Extract to read
******

This memorandum opinion was not selected for publication in the New Mexico Appellate Reports. Please see Rule 12-405 NMRA for restrictions on the citation of unpublished memorandum opinions. Please also note that this electronic memorandum opinion may contain computer-generated errors or other deviations from the official paper version filed by the Court of Appeals and does not include the filing date.

STATE OF NEW MEXICO,
Plaintiff-Appellee,
v.
RANDALL GUTIERREZ,
Defendant-Appellant.

No. A-1-CA-35,092

COURT OF APPEALS OF NEW MEXICO

August 3, 2017


APPEAL FROM THE DISTRICT COURT OF BERNALILLO COUNTY, Stan Whitaker, District Judge

COUNSEL

Hector H. Balderas, Attorney General, Santa Fe, NM, for Appellee

Law Offices of Jennifer J. Wernersbach, P.C., Jennifer J. Wernersbach, Albuquerque, NM, for Appellant

JUDGES

LINDA M. VANZI, Chief Judge. WE CONCUR: TIMOTHY L. GARCIA, Judge, STEPHEN G. FRENCH, Judge

AUTHOR: LINDA M. VANZI

MEMORANDUM OPINION

VANZI, Chief Judge.

{1}       Defendant appeals from the district court’s judgment and sentence entered pursuant to a jury verdict that convicted him for aggravated DWI failure to maintain traffic lane. Unpersuaded that Defendant’s docketing statement demonstrated error, we issued a notice of proposed summary disposition, proposing to affirm. Defendant has filed a memorandum in opposition, which we have duly considered. We remain unpersuaded that the district court erred. We affirm.

******

The request
Please rewrite the appeals court opinion starting at "Law Offices of" and ending at "erred. We affirm.", substituting "Presiding Judge" for each occurrence of "Chief Judge".

******

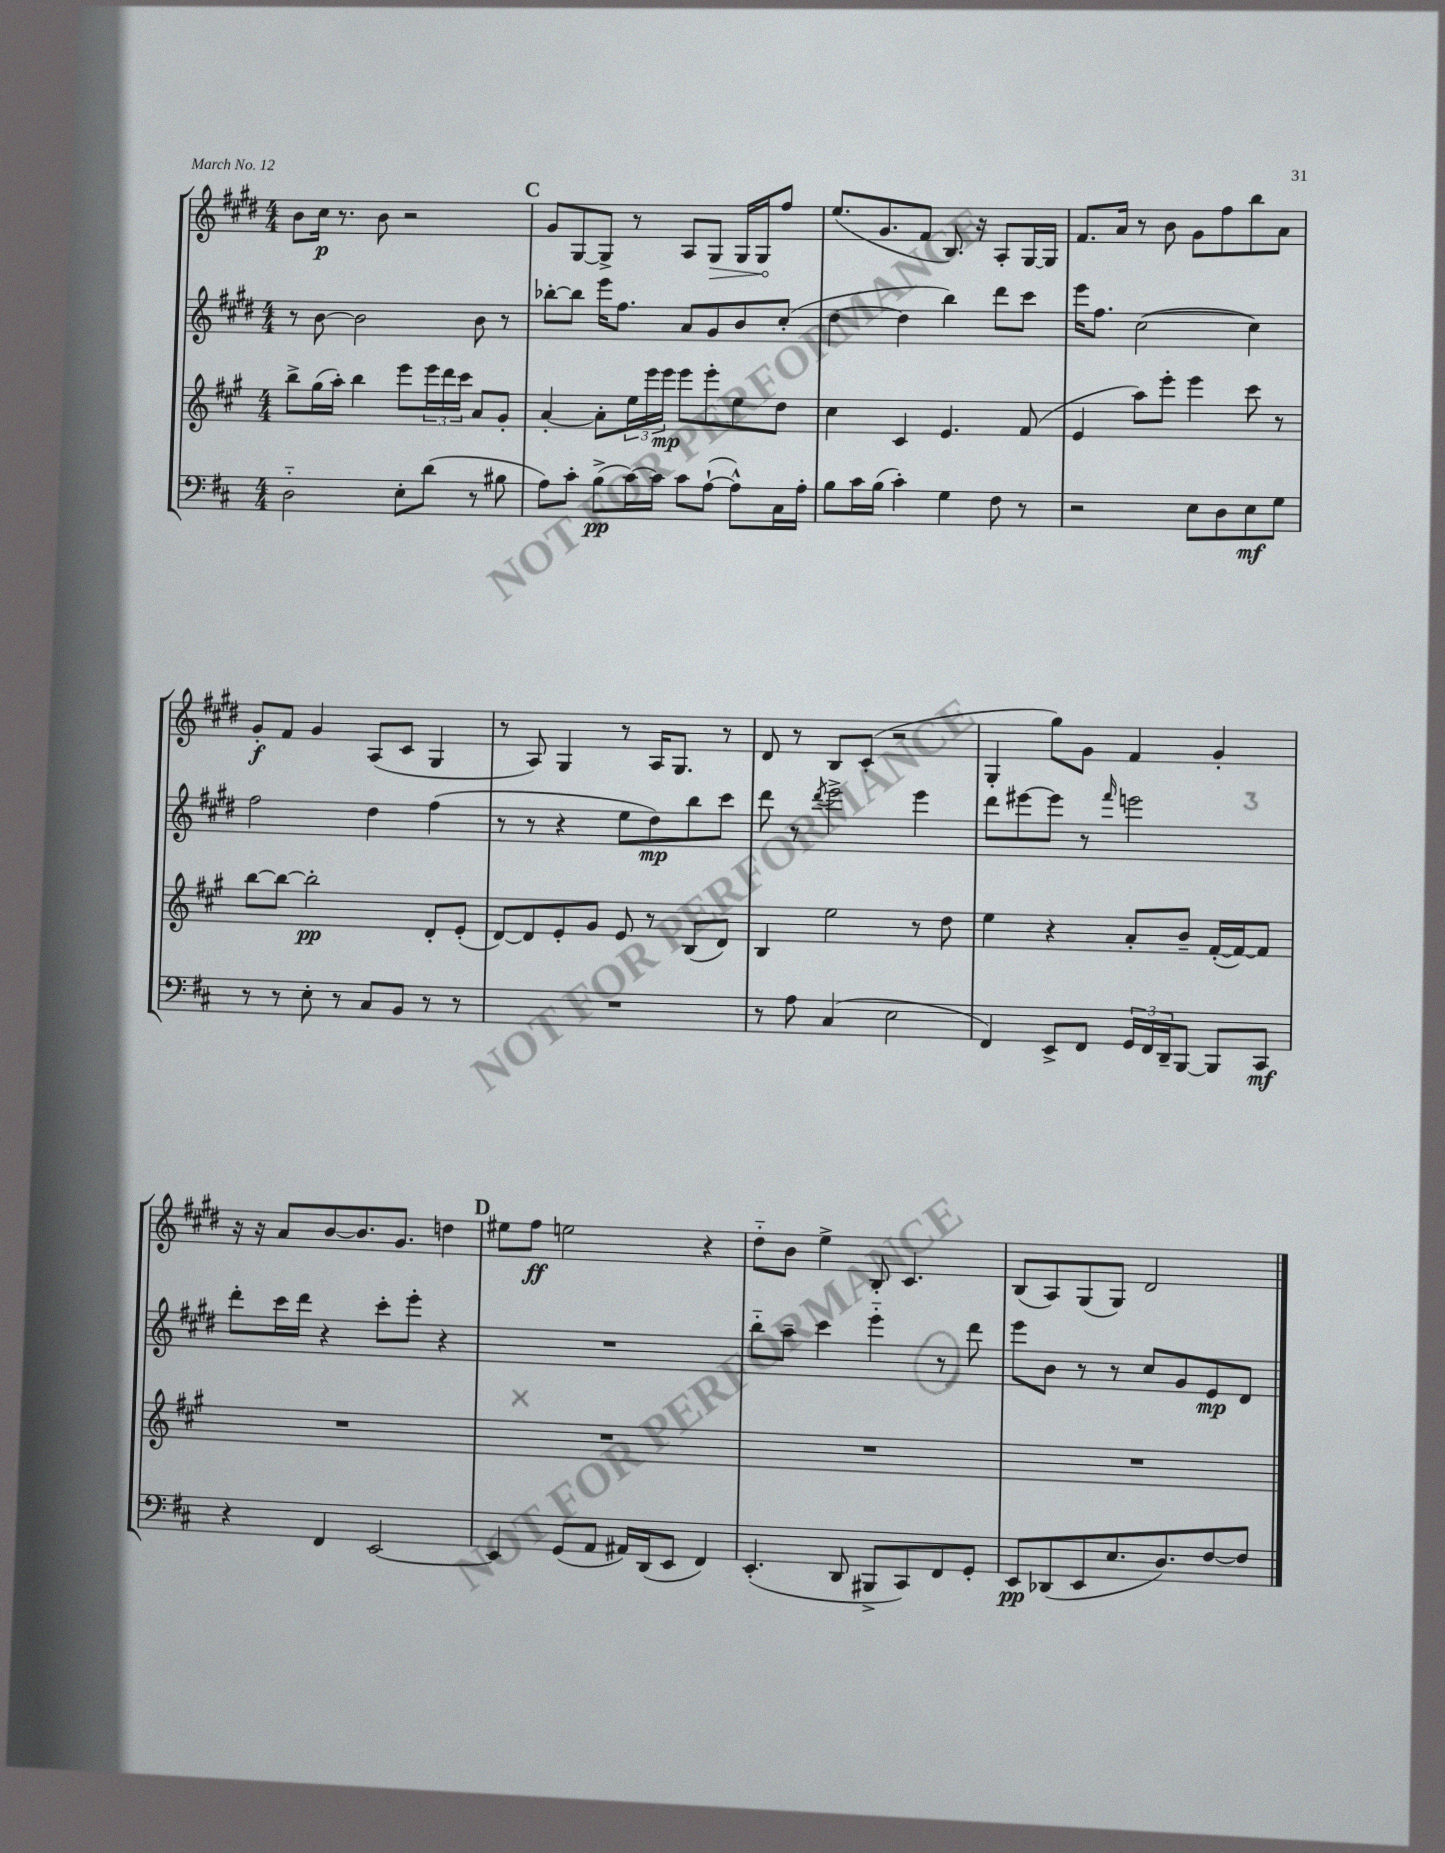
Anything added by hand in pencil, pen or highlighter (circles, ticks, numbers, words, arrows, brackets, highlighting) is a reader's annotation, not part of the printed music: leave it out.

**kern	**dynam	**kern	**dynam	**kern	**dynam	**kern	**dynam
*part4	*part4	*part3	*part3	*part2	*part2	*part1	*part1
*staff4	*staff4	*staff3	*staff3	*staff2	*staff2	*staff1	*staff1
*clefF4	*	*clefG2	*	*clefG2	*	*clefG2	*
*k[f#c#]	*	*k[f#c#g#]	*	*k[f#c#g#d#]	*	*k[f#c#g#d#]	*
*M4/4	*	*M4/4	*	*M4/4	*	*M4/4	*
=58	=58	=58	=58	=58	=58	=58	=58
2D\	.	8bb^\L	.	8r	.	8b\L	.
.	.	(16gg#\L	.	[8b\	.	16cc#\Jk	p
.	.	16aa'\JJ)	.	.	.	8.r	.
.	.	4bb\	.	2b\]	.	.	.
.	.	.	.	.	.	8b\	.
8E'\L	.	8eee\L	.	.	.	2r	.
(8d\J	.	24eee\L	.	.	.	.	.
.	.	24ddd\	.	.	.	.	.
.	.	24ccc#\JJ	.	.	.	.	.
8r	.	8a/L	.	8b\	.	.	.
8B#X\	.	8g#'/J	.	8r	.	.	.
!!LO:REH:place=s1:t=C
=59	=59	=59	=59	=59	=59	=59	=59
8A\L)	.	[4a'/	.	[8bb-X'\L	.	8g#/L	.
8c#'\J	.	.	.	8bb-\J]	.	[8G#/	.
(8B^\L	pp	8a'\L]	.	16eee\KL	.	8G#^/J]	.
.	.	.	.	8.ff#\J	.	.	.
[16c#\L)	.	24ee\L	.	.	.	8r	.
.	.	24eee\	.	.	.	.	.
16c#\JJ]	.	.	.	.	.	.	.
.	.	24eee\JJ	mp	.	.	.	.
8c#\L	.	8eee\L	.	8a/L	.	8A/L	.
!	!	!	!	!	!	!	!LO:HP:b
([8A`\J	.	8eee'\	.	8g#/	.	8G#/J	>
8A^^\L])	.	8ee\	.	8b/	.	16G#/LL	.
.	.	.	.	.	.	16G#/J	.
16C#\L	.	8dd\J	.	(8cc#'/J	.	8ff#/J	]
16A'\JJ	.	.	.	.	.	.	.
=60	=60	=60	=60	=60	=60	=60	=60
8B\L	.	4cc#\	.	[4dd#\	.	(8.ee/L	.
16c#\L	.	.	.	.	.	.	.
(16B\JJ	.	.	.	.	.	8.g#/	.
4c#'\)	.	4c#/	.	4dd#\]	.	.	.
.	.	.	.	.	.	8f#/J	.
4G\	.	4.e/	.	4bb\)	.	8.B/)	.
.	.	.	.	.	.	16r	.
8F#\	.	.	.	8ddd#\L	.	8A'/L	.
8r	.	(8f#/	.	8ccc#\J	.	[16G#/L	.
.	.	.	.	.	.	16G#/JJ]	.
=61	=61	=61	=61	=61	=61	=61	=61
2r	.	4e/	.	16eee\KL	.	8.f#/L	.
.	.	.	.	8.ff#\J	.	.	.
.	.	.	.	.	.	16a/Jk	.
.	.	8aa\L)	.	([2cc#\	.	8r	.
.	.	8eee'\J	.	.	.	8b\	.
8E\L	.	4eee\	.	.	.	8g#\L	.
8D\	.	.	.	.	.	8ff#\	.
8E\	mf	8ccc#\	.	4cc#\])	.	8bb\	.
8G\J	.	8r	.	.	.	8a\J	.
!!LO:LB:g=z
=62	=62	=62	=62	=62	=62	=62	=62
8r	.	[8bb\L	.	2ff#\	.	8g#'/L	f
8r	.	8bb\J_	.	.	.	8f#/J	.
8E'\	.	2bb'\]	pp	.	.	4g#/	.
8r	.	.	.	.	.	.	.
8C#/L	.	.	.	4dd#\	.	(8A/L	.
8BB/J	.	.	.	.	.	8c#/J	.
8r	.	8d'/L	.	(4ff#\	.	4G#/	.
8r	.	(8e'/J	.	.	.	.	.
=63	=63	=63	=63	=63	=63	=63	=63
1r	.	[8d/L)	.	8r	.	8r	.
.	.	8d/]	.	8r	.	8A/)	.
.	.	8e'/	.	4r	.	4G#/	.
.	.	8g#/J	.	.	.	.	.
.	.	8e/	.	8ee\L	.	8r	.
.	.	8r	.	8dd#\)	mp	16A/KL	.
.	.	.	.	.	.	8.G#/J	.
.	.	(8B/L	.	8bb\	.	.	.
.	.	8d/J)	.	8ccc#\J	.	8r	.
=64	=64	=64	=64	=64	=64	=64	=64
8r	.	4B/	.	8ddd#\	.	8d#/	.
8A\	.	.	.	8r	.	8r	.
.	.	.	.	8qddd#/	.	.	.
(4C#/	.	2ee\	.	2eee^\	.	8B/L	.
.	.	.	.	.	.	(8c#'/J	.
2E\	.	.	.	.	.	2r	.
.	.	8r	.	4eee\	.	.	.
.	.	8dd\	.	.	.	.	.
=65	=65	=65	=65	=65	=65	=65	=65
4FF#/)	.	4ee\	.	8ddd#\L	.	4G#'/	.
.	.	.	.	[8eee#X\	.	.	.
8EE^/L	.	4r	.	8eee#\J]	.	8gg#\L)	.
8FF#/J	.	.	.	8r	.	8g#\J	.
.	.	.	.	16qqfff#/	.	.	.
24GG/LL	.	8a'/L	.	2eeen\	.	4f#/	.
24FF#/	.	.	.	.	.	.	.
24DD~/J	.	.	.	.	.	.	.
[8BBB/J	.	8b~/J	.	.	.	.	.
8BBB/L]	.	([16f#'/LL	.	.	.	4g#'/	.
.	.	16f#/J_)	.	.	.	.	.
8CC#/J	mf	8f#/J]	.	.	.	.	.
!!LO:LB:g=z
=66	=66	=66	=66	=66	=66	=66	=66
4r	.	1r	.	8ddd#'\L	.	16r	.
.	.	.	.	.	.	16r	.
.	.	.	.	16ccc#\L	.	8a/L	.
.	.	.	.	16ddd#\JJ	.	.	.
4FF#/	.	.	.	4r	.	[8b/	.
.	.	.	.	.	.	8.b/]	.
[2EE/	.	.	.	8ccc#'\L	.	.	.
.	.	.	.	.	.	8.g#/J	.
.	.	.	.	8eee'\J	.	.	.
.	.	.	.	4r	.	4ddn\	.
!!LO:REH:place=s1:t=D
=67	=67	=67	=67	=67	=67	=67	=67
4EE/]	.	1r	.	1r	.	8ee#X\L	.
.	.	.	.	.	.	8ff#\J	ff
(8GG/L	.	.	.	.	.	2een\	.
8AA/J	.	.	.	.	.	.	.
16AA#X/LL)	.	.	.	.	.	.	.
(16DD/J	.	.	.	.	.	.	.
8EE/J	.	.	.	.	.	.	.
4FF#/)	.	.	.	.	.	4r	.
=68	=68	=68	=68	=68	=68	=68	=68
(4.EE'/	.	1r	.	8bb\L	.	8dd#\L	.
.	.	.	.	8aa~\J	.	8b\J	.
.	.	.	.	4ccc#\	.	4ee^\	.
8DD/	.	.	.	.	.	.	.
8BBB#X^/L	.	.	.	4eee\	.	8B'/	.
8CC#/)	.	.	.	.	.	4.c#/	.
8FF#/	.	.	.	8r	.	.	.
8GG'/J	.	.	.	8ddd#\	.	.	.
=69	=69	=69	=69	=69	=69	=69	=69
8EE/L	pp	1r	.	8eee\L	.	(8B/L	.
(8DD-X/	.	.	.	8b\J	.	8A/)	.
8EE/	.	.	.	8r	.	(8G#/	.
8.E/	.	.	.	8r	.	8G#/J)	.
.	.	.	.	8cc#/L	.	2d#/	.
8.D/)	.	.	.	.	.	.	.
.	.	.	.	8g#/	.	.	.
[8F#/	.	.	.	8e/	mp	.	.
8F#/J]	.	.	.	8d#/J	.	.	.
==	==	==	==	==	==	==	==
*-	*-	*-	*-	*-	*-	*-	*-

******

Answer to this exercise
Law Offices of Jennifer J. Wernersbach, P.C., Jennifer J. Wernersbach, Albuquerque, NM, for Appellant

JUDGES

LINDA M. VANZI, Presiding Judge. WE CONCUR: TIMOTHY L. GARCIA, Judge, STEPHEN G. FRENCH, Judge

AUTHOR: LINDA M. VANZI

MEMORANDUM OPINION

VANZI, Presiding Judge.

{1}       Defendant appeals from the district court’s judgment and sentence entered pursuant to a jury verdict that convicted him for aggravated DWI failure to maintain traffic lane. Unpersuaded that Defendant’s docketing statement demonstrated error, we issued a notice of proposed summary disposition, proposing to affirm. Defendant has filed a memorandum in opposition, which we have duly considered. We remain unpersuaded that the district court erred. We affirm.